Albert terbang ke bulan, sementara Lastri menunggu Albert datang membawa pesanannya. Hari berganti hari, minggu berganti minggu, tahun berganti tahun, Lastri tetap menunggu, lastri duduk termangu menanti bulan ada didekapannya. Namun penantian itu sia sia, Albert telah mati , tak kuasa menahan letih

Hingga pada suatu pagi, turunlah sepucuk surat dari langit


Yang hidup dibalik bukit, tak takut menyambut maut.
Tapi ia, juga orang-orang yang tubuhnya telah lama tertanam dan tumbuh-biak-berakar di kampung petani ini, adalah sekelompok paranoid, yang menanggung kecemasan pada dua frasa. Dua frasa ini merupa hantu, bergentayangan, menyusup, menyelinap, dan acapkali hadir dalam sengkarut mimpi, mengganggu tidur. Dan saat bayangannya hadir, ia membawa peristiwa-peristiwa buruk, yang menyerang, datang beruntun. Maka, ketahuilah bahwa dua frasa itu sesungguhnya kini hadir lebih sebagai sebuah energi yang menghancurkan,menghancurkanku, dan menghancurkanmu, selain bahwa ia juga sedang menghadirkan dirinya dalam sosoknya yang energik, molek dan penuh kemegahan.
Aku hanya ingin mendengar dua frasa itu darimu....
Sekarang aku telah pergi, tiada lagi apel, padi, domba,untukmu wahai istriku

Dan lihatlah kebelakang
tiada yang bisa memuaskanmu.

Lastri menangis, bulan tetap ada pada tempatnya, tak berubah sedikitpun, dan pemandangan di depan telah menjadi sepi, tiada domba, apel, anggur, padi menguning dan pucuk teh yang segar. Dan ia sadar itulah akhir penjalanannya. Akhir pada bulan yang tetap tenang, akhir pada suaminya yang melayang dibawa angan angannya pada bulan, dekapan bulan dan terang jalan kehidupan.

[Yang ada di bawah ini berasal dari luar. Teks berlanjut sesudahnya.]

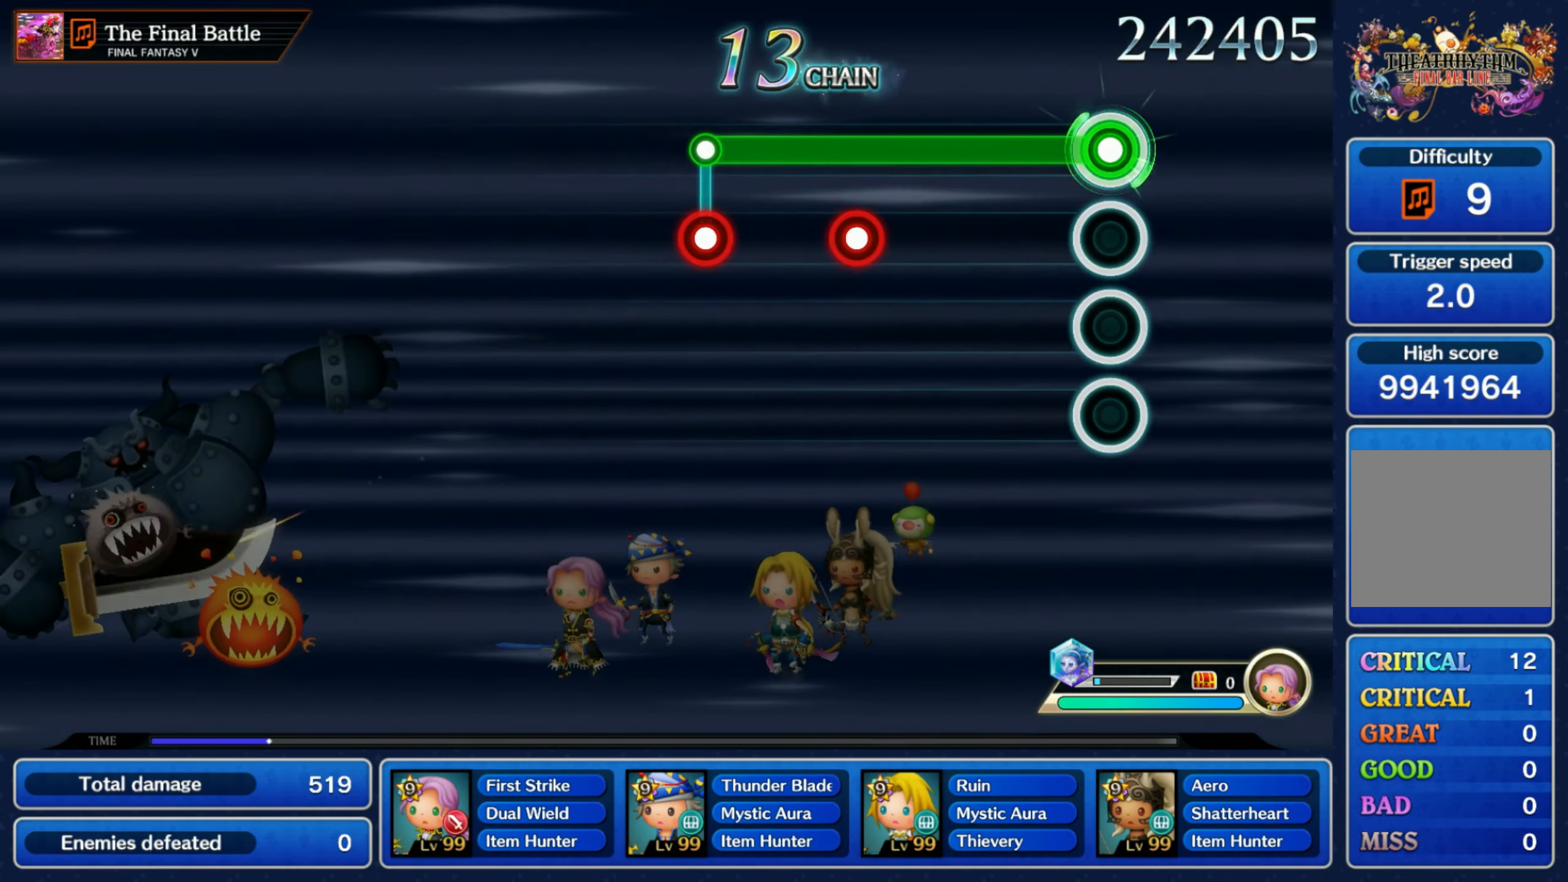
{"buttons": ["R1"], "left_stick": "center", "right_stick": "center", "events": [[300, "R1", "down"], [383, "R1", "up"], [466, "R1", "down"], [500, "L1", "up"]]}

Dan Lastri melihat kebelakang, semua telah menjadi kering, tak ada sisa lagi untuknya, semua telah sirna ditelan hawa nafsunya. Dan ia ingat pada suaminya, suaminya yang merasa takut menghadapi dirinya. kini tak lagi ia akan temu, kecuali hanya kesendirian, dan penyesalan

Tiada lagi masa depan, waktu terhenti, ruang menjadi sempit dan segalanya yang diangan angan, dan semua yang telah terjadi menjadi sia sia. Hanya ada bayangan, frasa yang tidak tertemukan.